Sore Skin - This is usually due to the skin being in contact with output for a long period of time. It can also be due to an allergy to the adhesive used on the flange. There are loads of different products on the market so it is a matter of trial and error. If the skin is in contact with output this will heal quickly once cleaned. It is worth always using a barrier wipe or cream over the skin to help prevent this.
Bleeding on the suface of the stoma - Generally this is nothing to worry about. The surface of the stoma is very delicate (a bit like the surface inside your mouth). If the bleeding is severe and doesn't stop immediately then you need to get medical help!
Diarrhoea - As with any part of the gut you can get diarrhoea. With an ileostomy the biggest risk associated with this is dehydration so it is even more important to drink plenty of water. There are over the counter diarrhoea treatmenst that may be effective (Loperamide is one that I have used) however as with any form of diarrhoea if you are concerned or if symptoms persist then you should contact your doctor.
Blockage - This is not unusual with ileostomies and is caused by food getting stuck and not able to proceed through the stoma. Signs of a blockage include stomach cramping, nausea, swelling of the stoma, any output is likely to be minimal and watery. These can lead to hospitalisation, but can also often be resolved on your own. I have learned to drink plenty of fluids to try and wash the blockage through (which is essentially all they will do in hospital), take a warm shower and massage the area of skin around the stoma. Usually by applying gentle pressure I can move the blockage and gradually clear it. Be warned when it does clear it is worth being in the shower or over the toilet!
There are many sources on the net whic provide more detailed information about many of these common problems. Some of the delivery companies (in the UK companies such as Fittleworth or Securicare) have good information pages on their site.

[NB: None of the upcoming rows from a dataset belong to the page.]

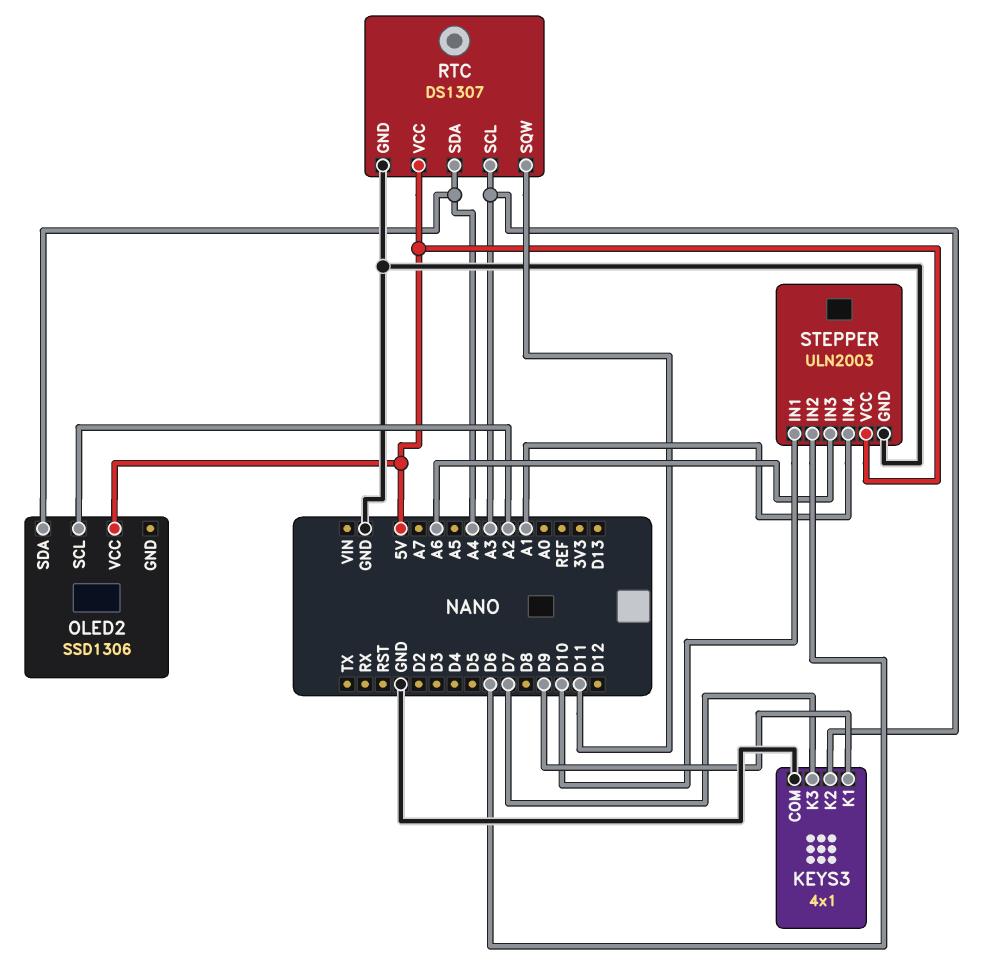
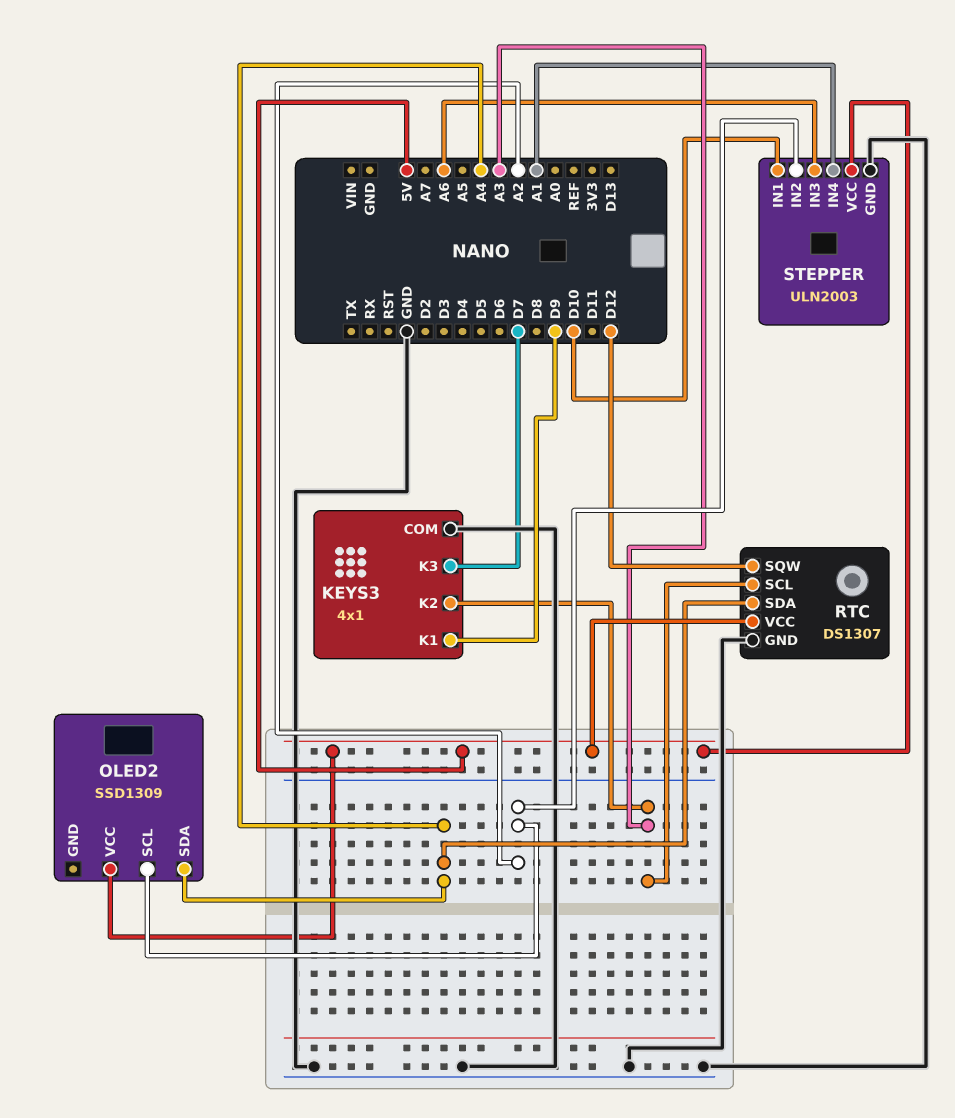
OLED2: SSD1306 -> SSD1309
RTC pin SQW: D11 -> D12
STEPPER pin IN2: D6 -> A2

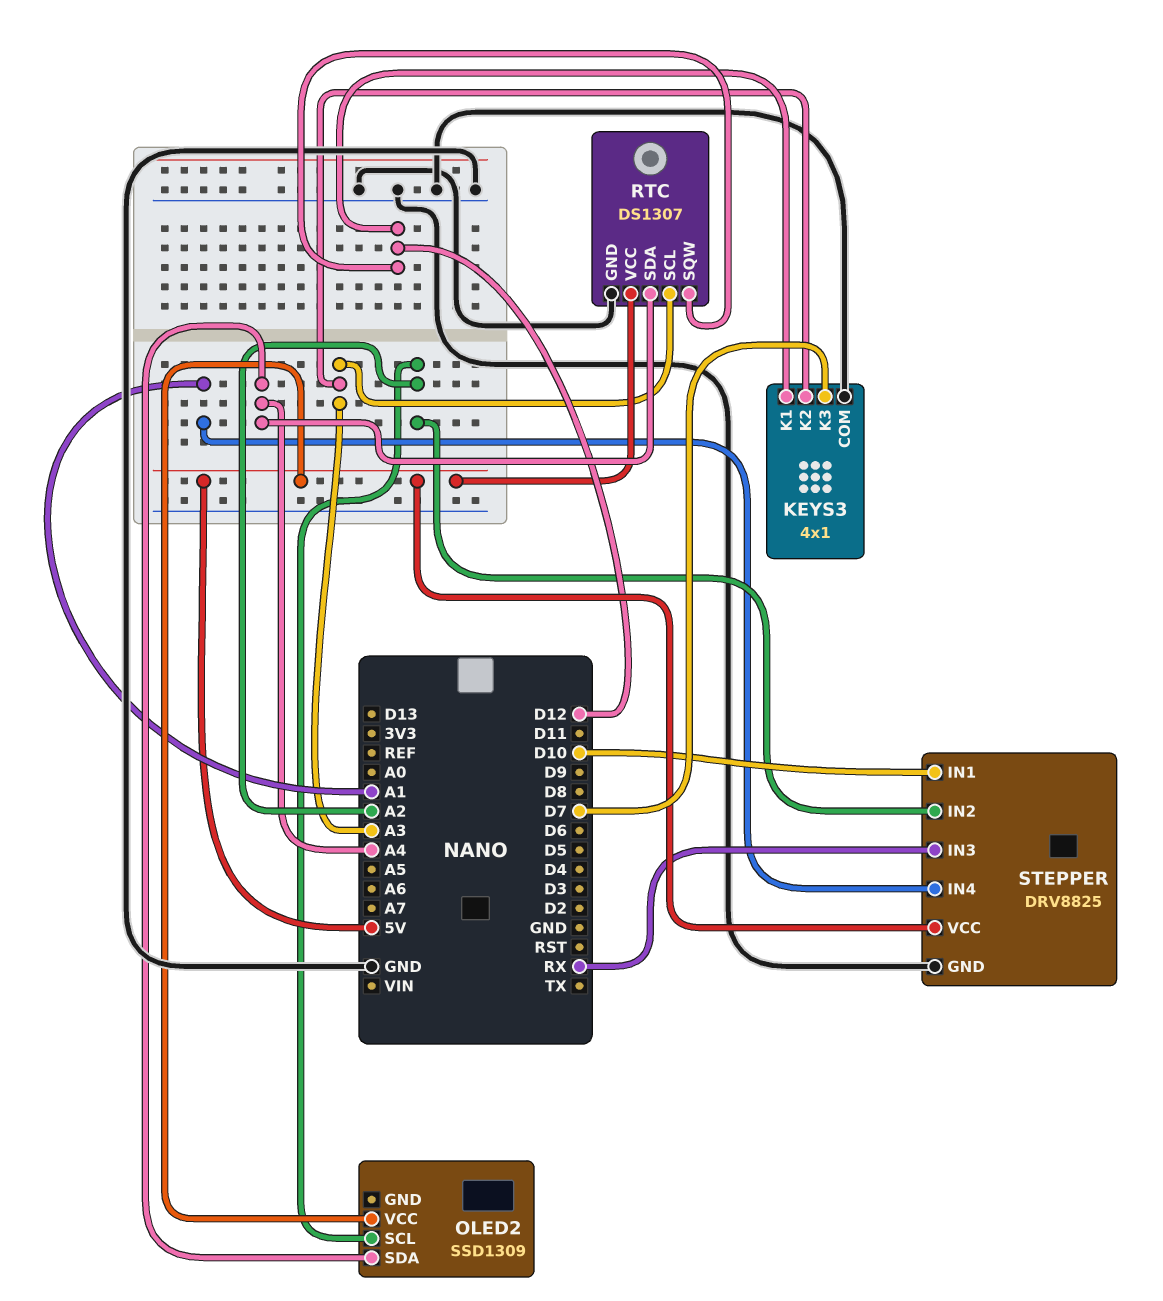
KEYS3 pin K1: D9 -> D12
STEPPER: ULN2003 -> DRV8825
STEPPER pin IN3: A6 -> RX

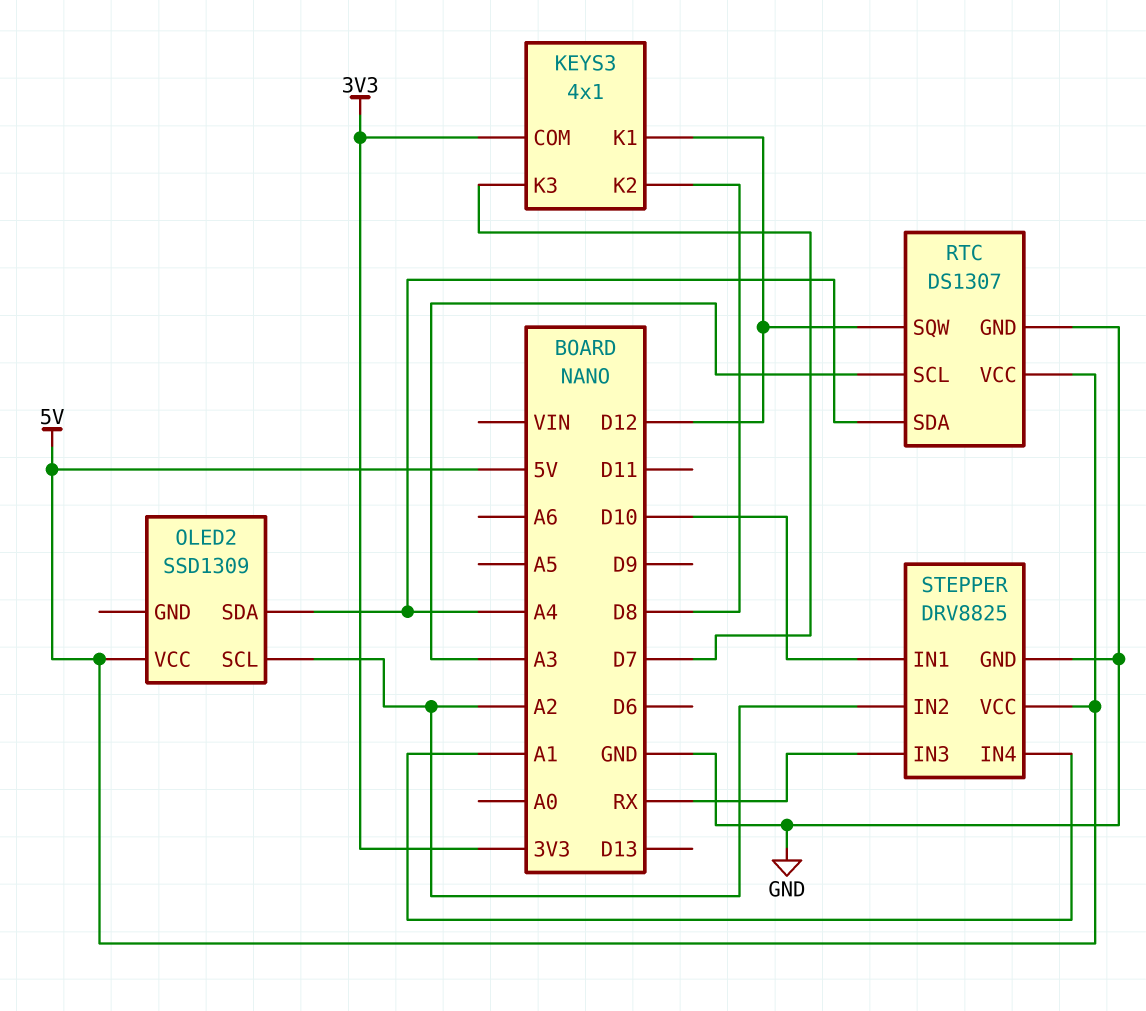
KEYS3 pin COM: GND -> 3V3
KEYS3 pin K2: A3 -> D8

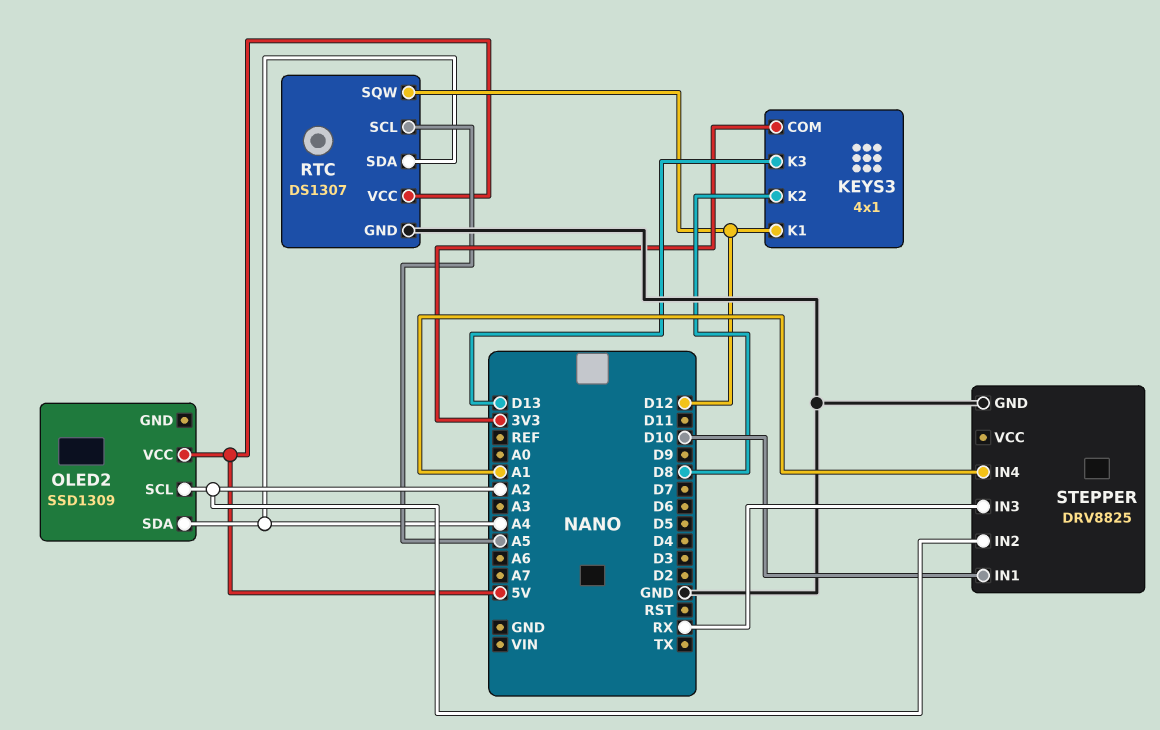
KEYS3 pin K3: D7 -> D13
RTC pin SCL: A3 -> A5
STEPPER pin VCC: 5V -> none

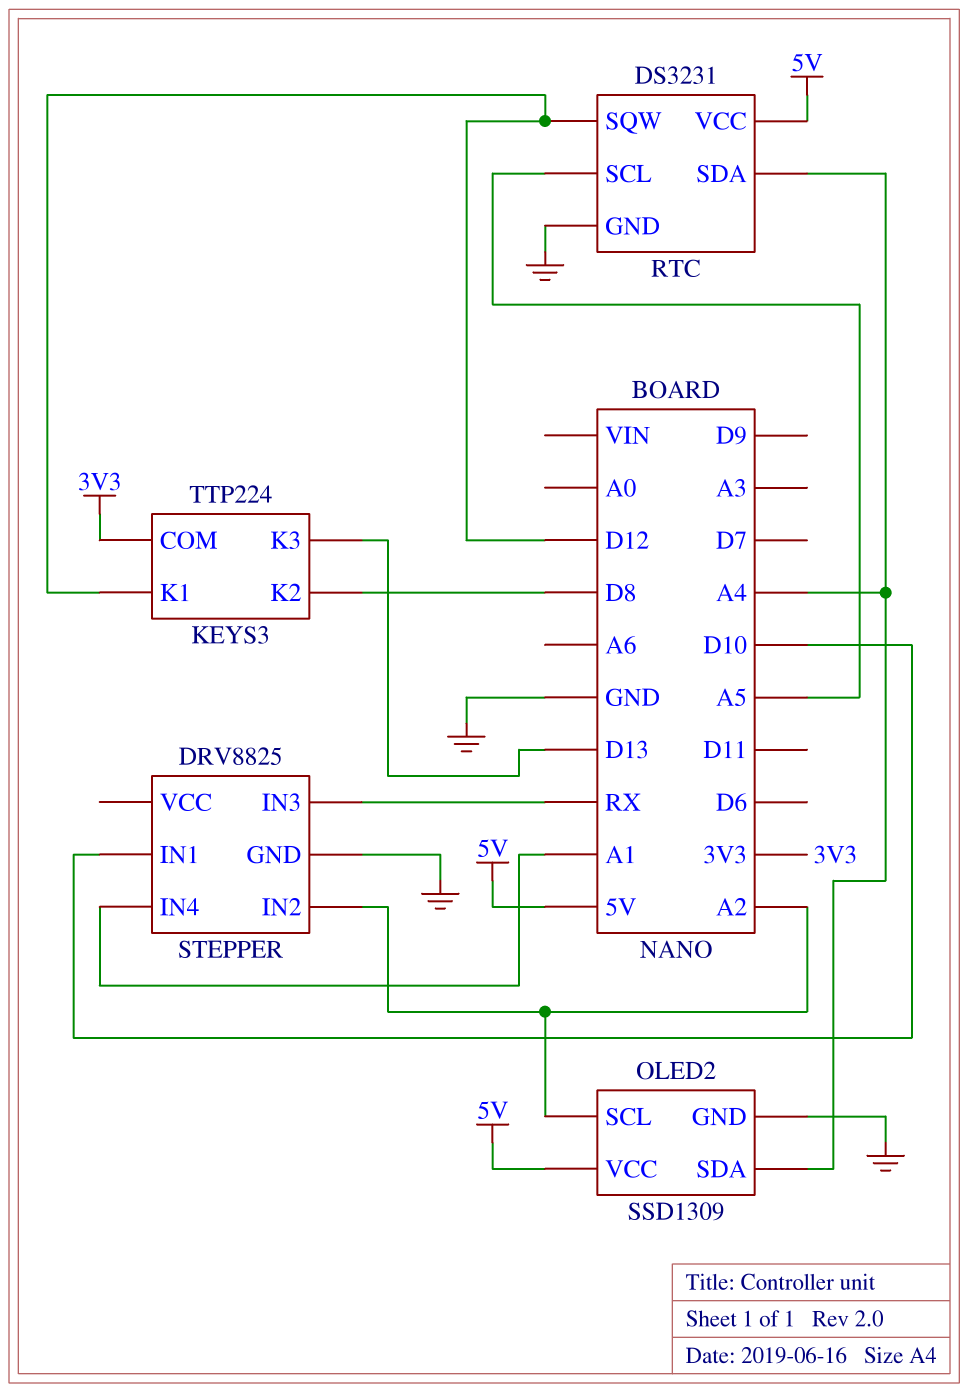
KEYS3: 4x1 -> TTP224
OLED2 pin GND: none -> GND
RTC: DS1307 -> DS3231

As with anything if you are concerned about your stoma you should always consult the hospital or your stoma nurse.
Equipment for a Stoma.
Soon after your operation the stoma nurses will visit you and give you your first basic supplies. The appliances and equipment that you will need will depend on the type of stoma that you have.
My supplies were left in a black satchel hanging in my room. The stoma nurse then came and spent some time with me showing me the contents and helping me with my first bag change!
The stoma nurse will make your first template (the size of the hole you will need to cut in the bags). The template will change as the size and shape of your stoma settles down - straight after the operation it will naturally be swollen and larger than you expect. Your hospital bag will be kept topped up whilst you are in and you will be given enough supplies when you leave to get you to your first visit by the community stoma nurse. The community stoma nurse will then encourage you to try a variety of different bags and products until you find things that you are happy with. They will then help you to set up a prescription with a delivery company. Of course you do not have to use these products for ever more - delivery companies are always happy to provide you with samples of other products. I started with the bag I was given in hospital as it worked well for me and I liked the fact it had beige coloured plastic to hide the contents. After a few months I started having some problems with the bag - it began leaking regularly. I researched some new products online, asked for some samples and after a few trials I asked my delivery company to start providing me with the new bags.
Information sourced from Wikipedia, information leaflets and personal experience.
Please consult a medical professional at all times.